La décision d’interdire a priori des supporteurs qui n’ont commis aucun délit n’est pas du goût du Séville FC. Dans un communiqué, le club andalou a protesté contre une mesure qui «porte préjudice à ses supporteurs en particulier et au football en général, avec des mesures disproportionnées qui ne semblent pas justifiées». Soulignant qu’elle n’avait reçu «aucune communication officielle ni des autorités françaises ni de l’UEFA», la direction du club a ajouté être en contact avec le gouvernement espagnol pour tenter d’obtenir la levée de cette interdiction et indiqué qu’elle allait se tourner vers l’UEFA, l’instance européenne du football.

«Interdire la circulation des supporteurs de Séville à Lens représente une violation des articles 21 du Traité sur le fonctionnement de l’UE et 45 de la Charte des droits fondamentaux de l’UE», estime la FASFE, une association représentant les intérêts des supporteurs de foot au-delà des Pyrénées, qui en appelle elle aussi au gouvernement espagnol.

Excuses des supporteurs français

Cette interdiction concerne un match capital pour l’avenir européen des deux formations : la rencontre de cette dernière journée de la phase de groupe de la Ligue des champions permettra de déterminer qui de Lens ou Séville terminera 3e et poursuivra ainsi sa route en Ligue Europa.
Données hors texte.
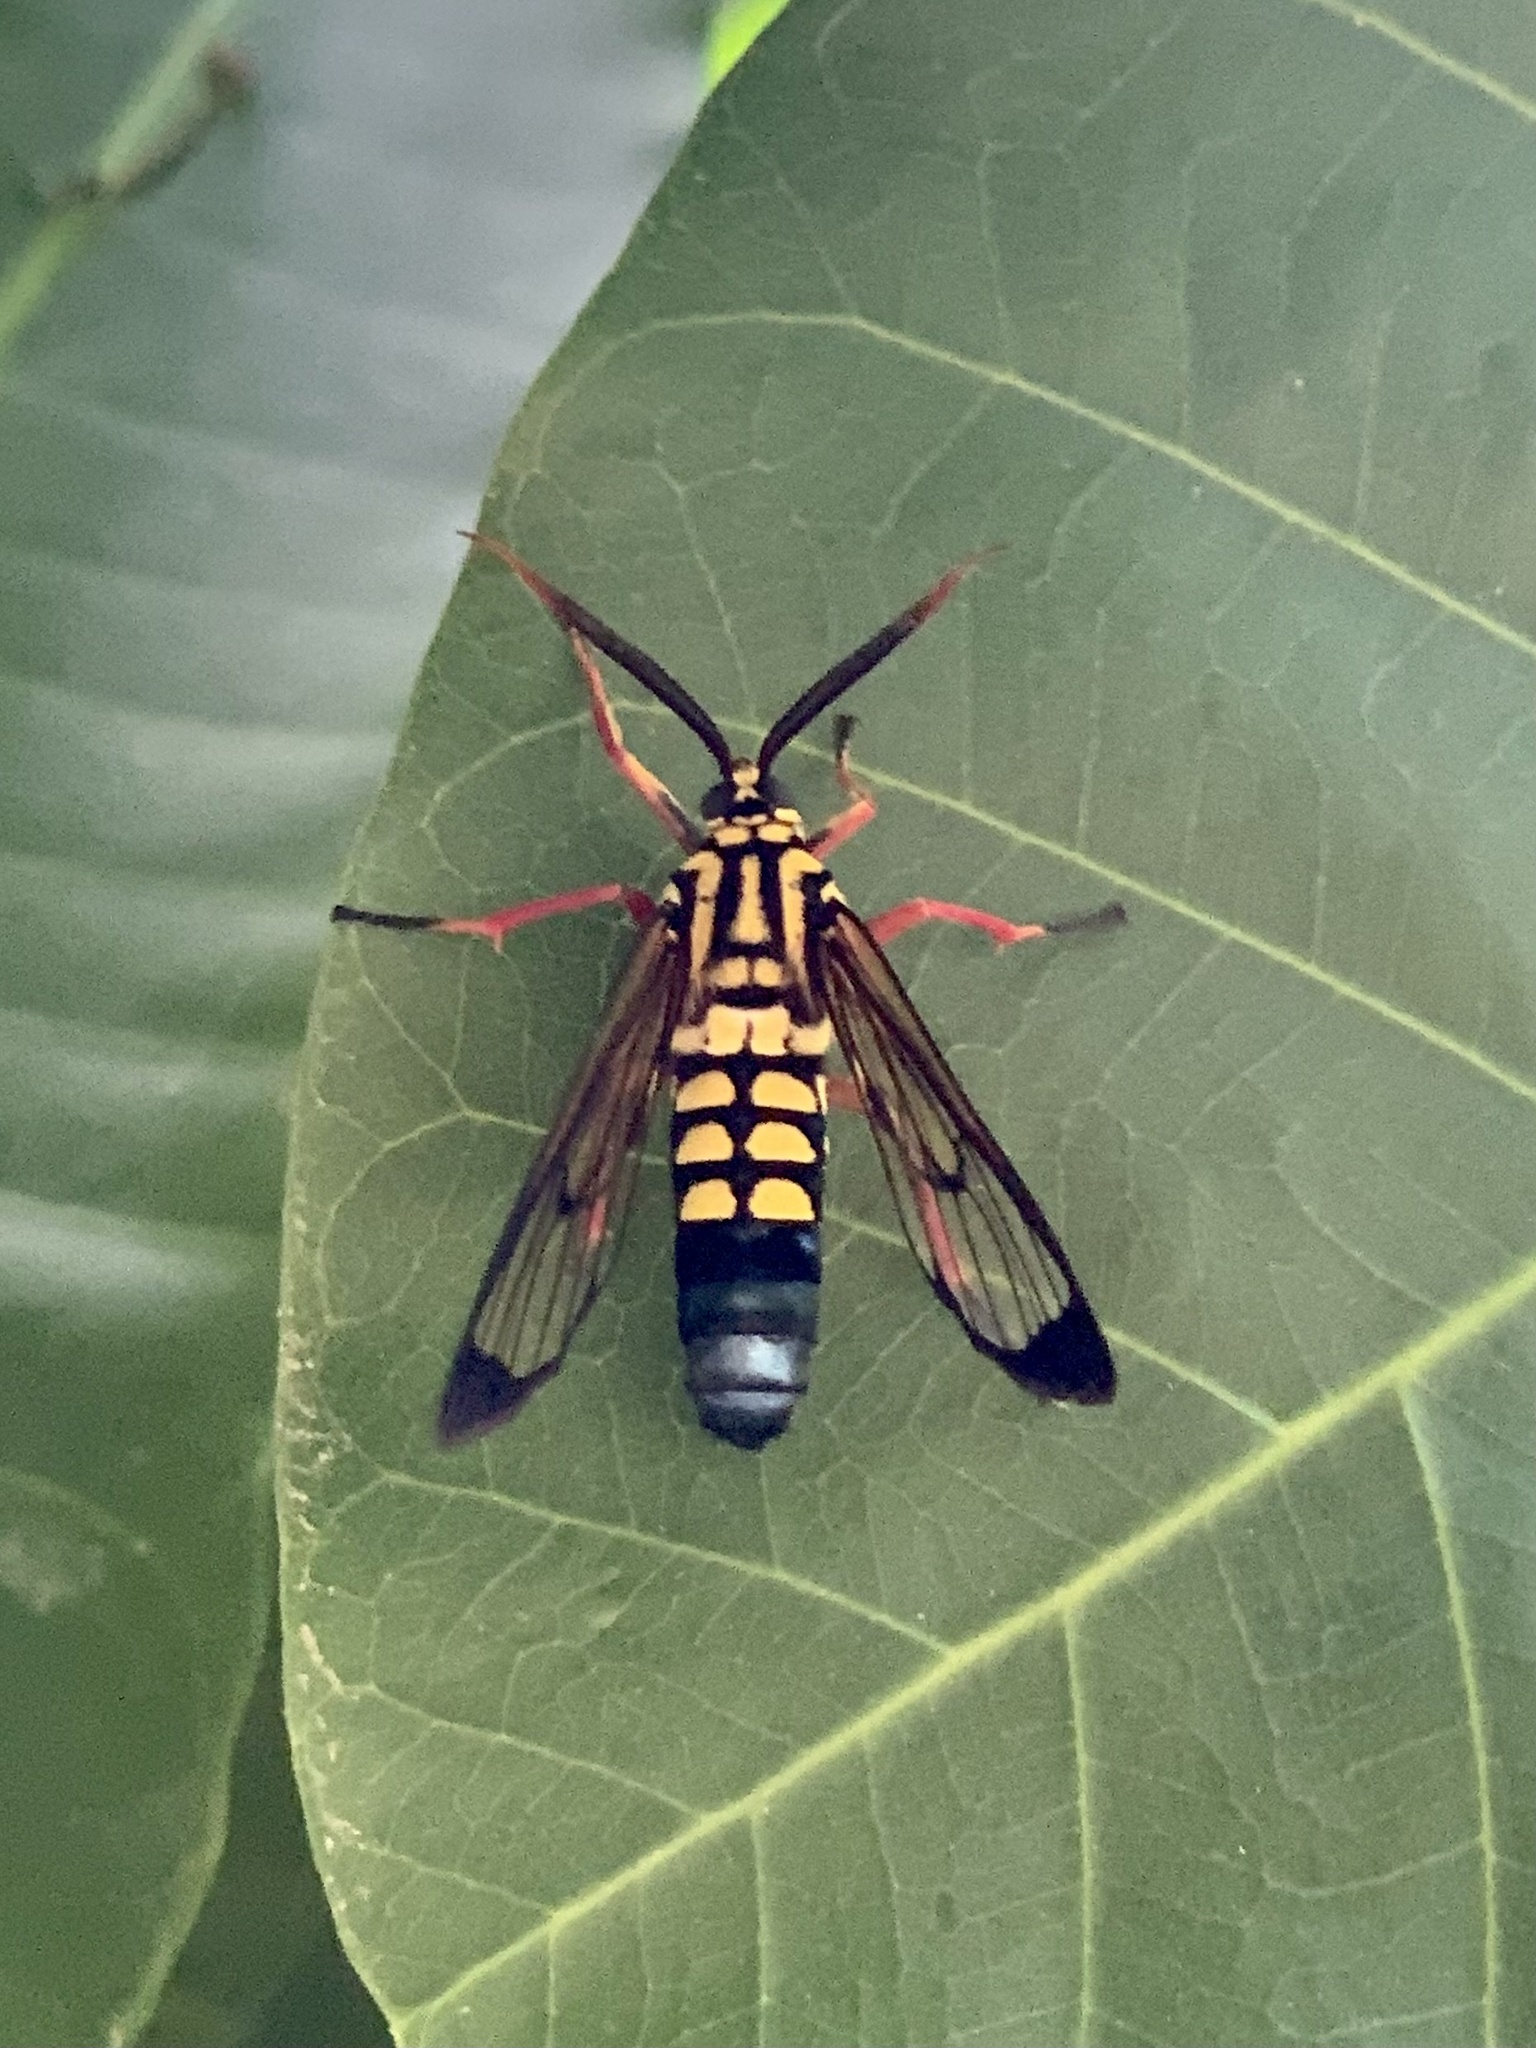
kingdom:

Ce qui n’a pas empêché le groupe ultra lensois des Red Tigers de soutenir leurs adversaires d’un soir : «Vous méprisez le football et ses supporteurs sur des bases classistes et populistes, ont-ils fustigé dans un communiqué adressé à Darmanin, et cet arrêté d’interdiction de déplacement pris à l’encontre des supporteurs sévillans sert uniquement à masquer votre incapacité à organiser et encadrer des événements sportifs», le groupe rappelant le fiasco au Stade de France lors de la finale de Ligue des champions en 2022.
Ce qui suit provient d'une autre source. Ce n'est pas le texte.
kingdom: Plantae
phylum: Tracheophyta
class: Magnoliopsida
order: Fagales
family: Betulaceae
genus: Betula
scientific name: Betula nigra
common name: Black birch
Mais la décision intervient après que le gouvernement a décidé d’accélérer sur les punitions collectives, la ministre des Sports, Amélie Oudéa-Castéra, s’étant même déclarée mardi favorable à «un moratoire sur les déplacements de supporteurs», d’ici au 18 décembre. Elle «a pris cette position après m’avoir consulté avec le président de la Ligue [de football professionnel] pour créer un électrochoc», a tenté de justifier ce dimanche Gérald Darmanin, à moins de huit mois du coup d’envoi des Jeux olympiques à Paris. Un «électrochoc» dont les centaines de supporteurs espagnols, qui n’ont commis aucun délit et ont dépensé une certaine somme pour voir leur équipe jouer au football, se seraient bien passé. Sur X, l’Association nationale des supporteurs française a en tout cas apporté son soutien aux fans espagnols : «Chers amis de Séville, nous nous excusons au nom du football français.»